I can't speak for him, but upgrading really old Rails apps can get complicated very quickly. Especially when you're going across multiple major versions and have to deal with significant changes in Rails behavior and broken gems. "Rebuild" might not be the most accurate way to describe the slow, steady incremental approach you're forced to take (you aren't redoing huge swaths of your domain logic, for instance), but it gets the gist across.
I've been working on a .net web app, that's been around since 2008. It's been continually evolved, so it's running on the latest MVC framework, uses microservices etc
As result it's build up a huge amount of automated tests. The business logic has been built up from experience and is well tested even for odd cases.

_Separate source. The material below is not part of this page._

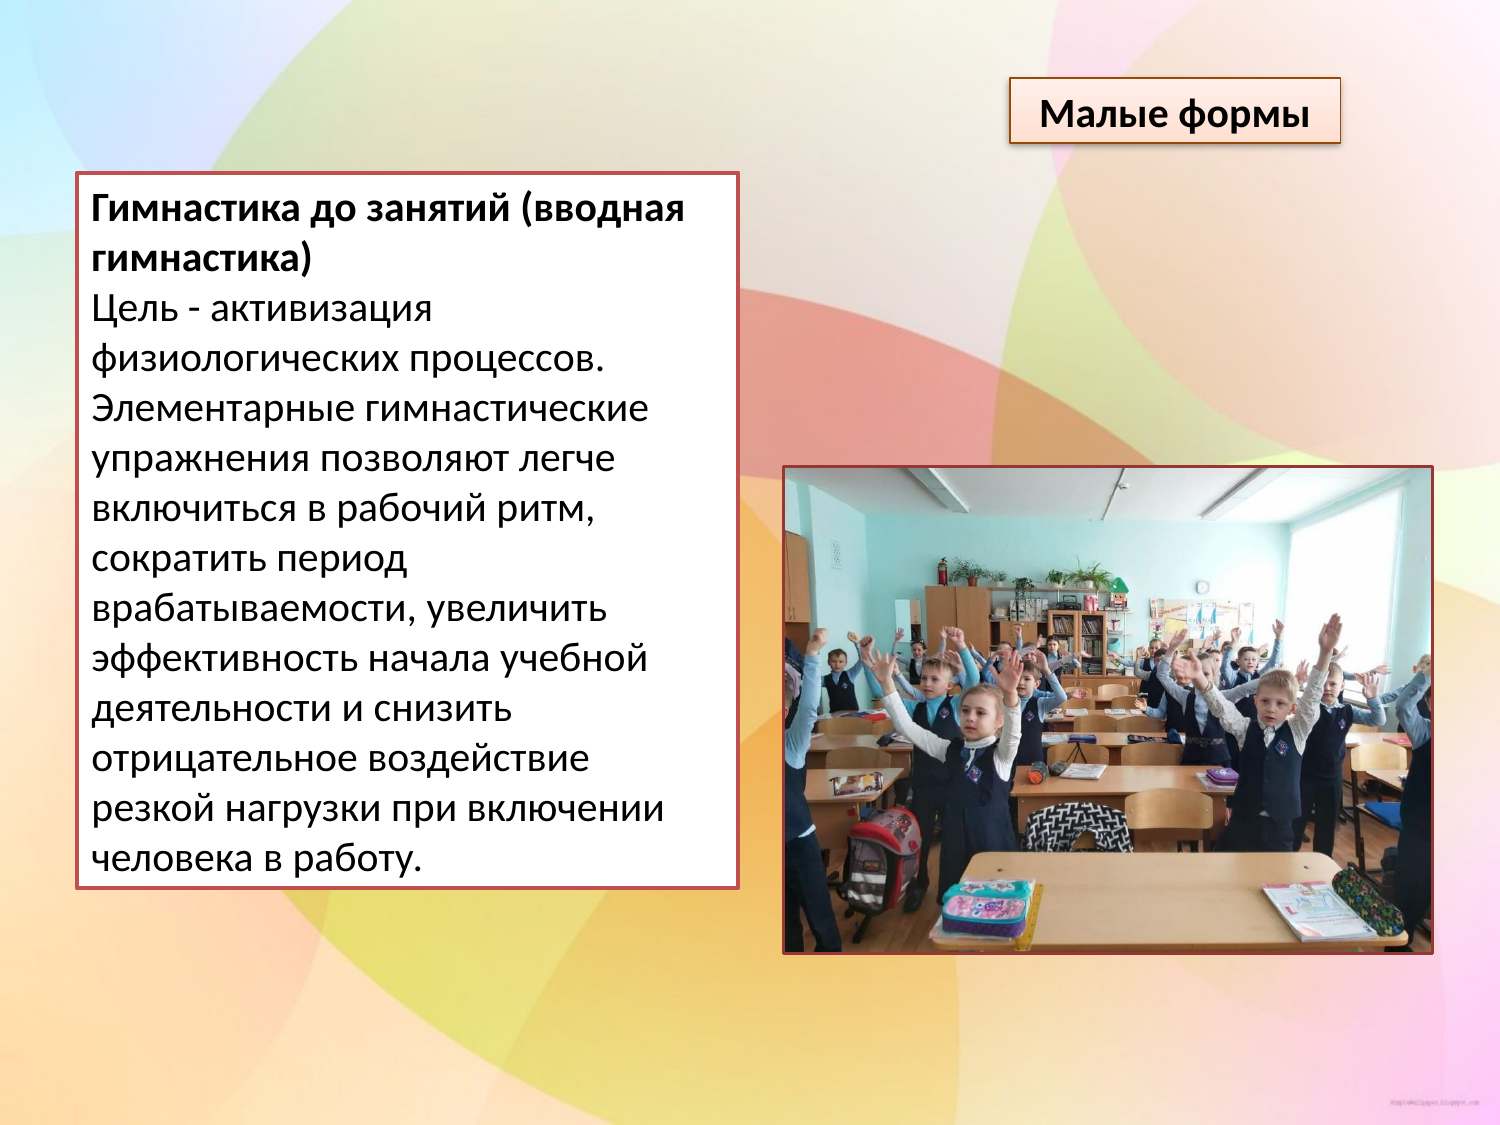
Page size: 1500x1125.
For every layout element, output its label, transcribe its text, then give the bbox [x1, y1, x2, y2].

text_box Гимнастика до занятий (вводная гимнастика) Цель - активизация физиологических процессов. Элементарные гимнастические упражнения позволяют легче включиться в рабочий ритм, сократить период врабатываемости, увеличить эффективность начала учебной деятельности и снизить отрицательное воздействие резкой нагрузки при включении человека в работу. [75, 171, 740, 890]
picture [0, 0, 1500, 1125]
text_box Малые формы [1009, 77, 1341, 144]
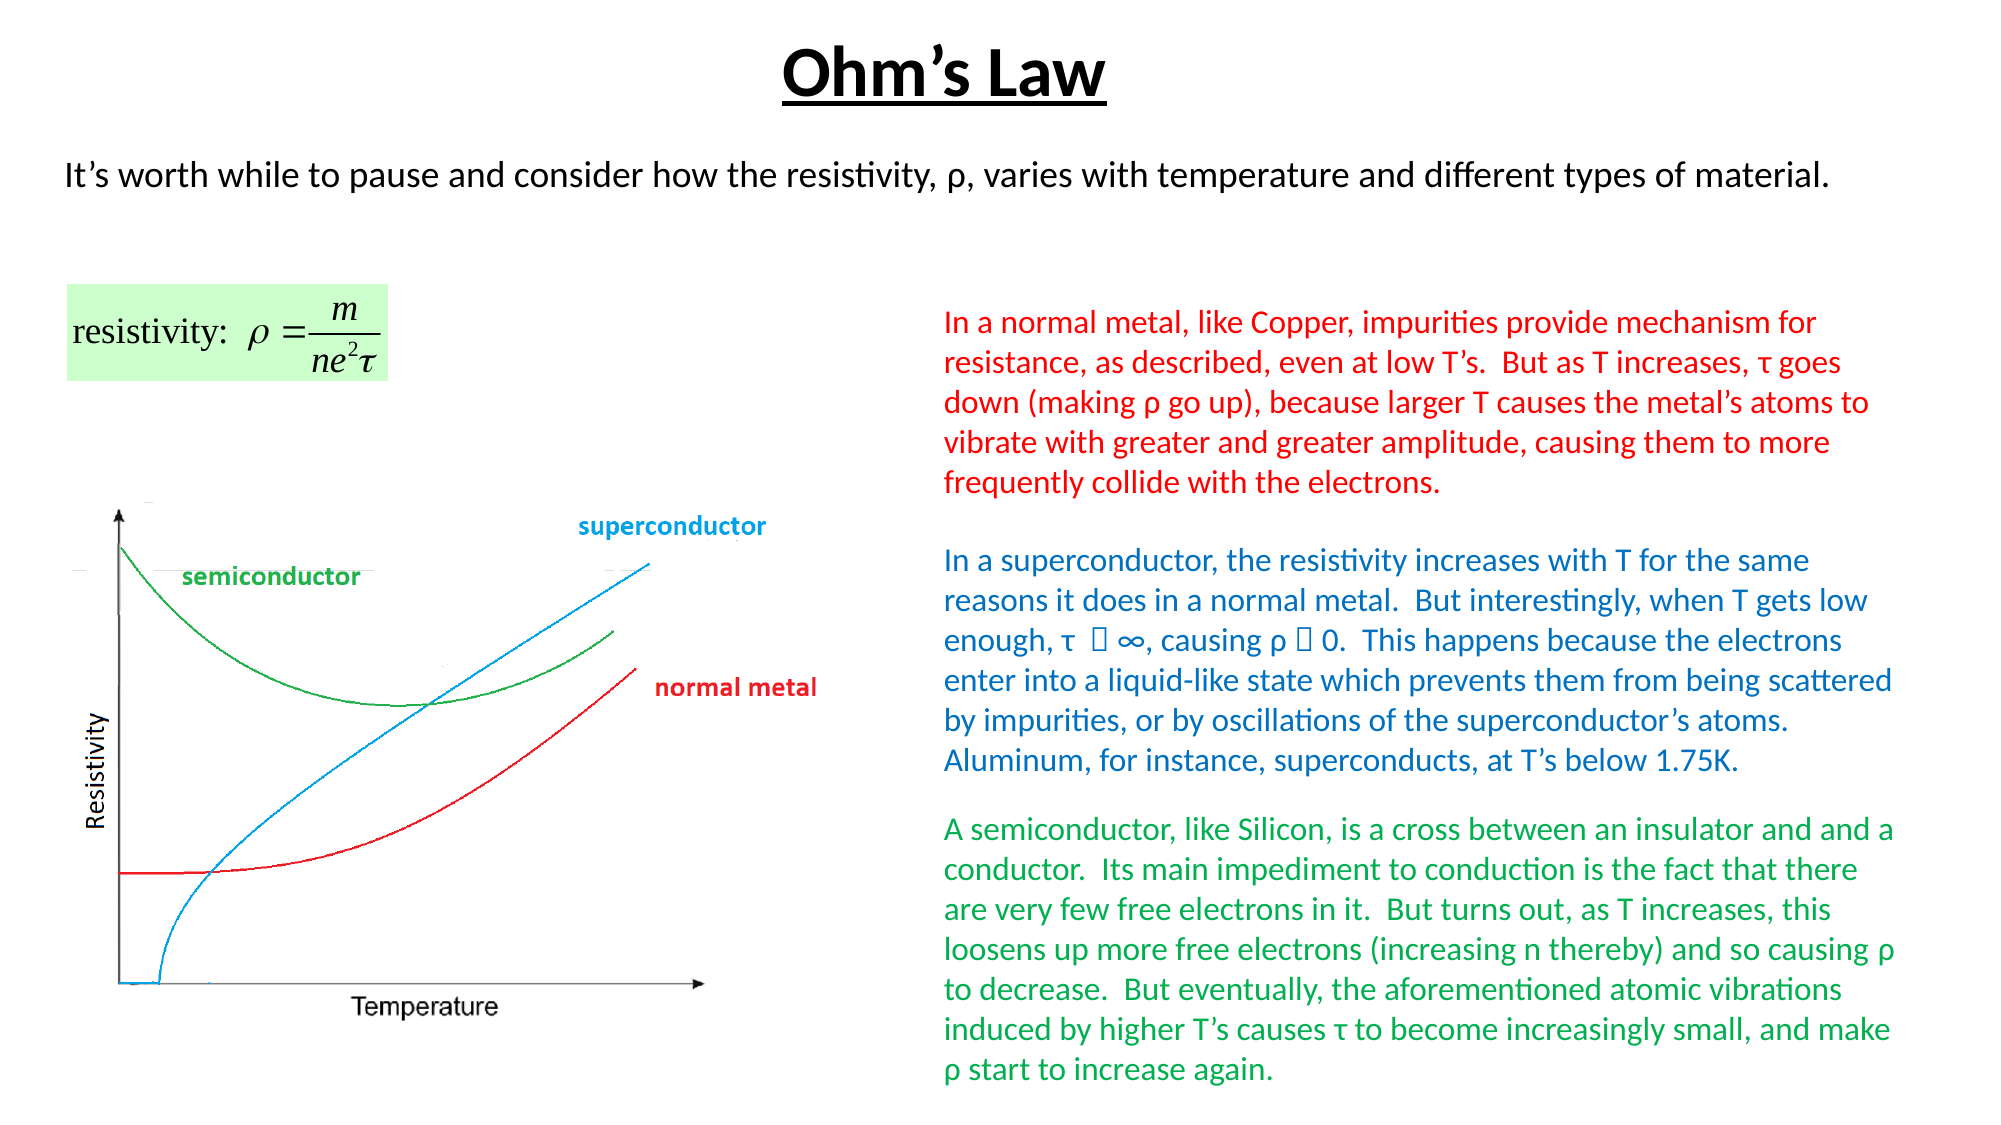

Oh, definitely. It's not something I'd recommend ever doing for the hell of it unless you're a real masochist. Even then, it might be easier if just broke out the floggers.
All kidding aside, if the concern is just for continued security patches, there's always Rails LTS [0]. You have to pay to play, but it's cheaper than a security breach or weeks of development time. But if you're dealing with significant performance issues or looking at major feature changes/additions, it might be more effective in the long-term to consider an upgrade. You just need to be aware of just how large a project that can turn out to be.
Long story... we had the git repo but lost access to any working installation. I had to rebuild a dev vagrant VM first, and later on a production-ish setup on a server.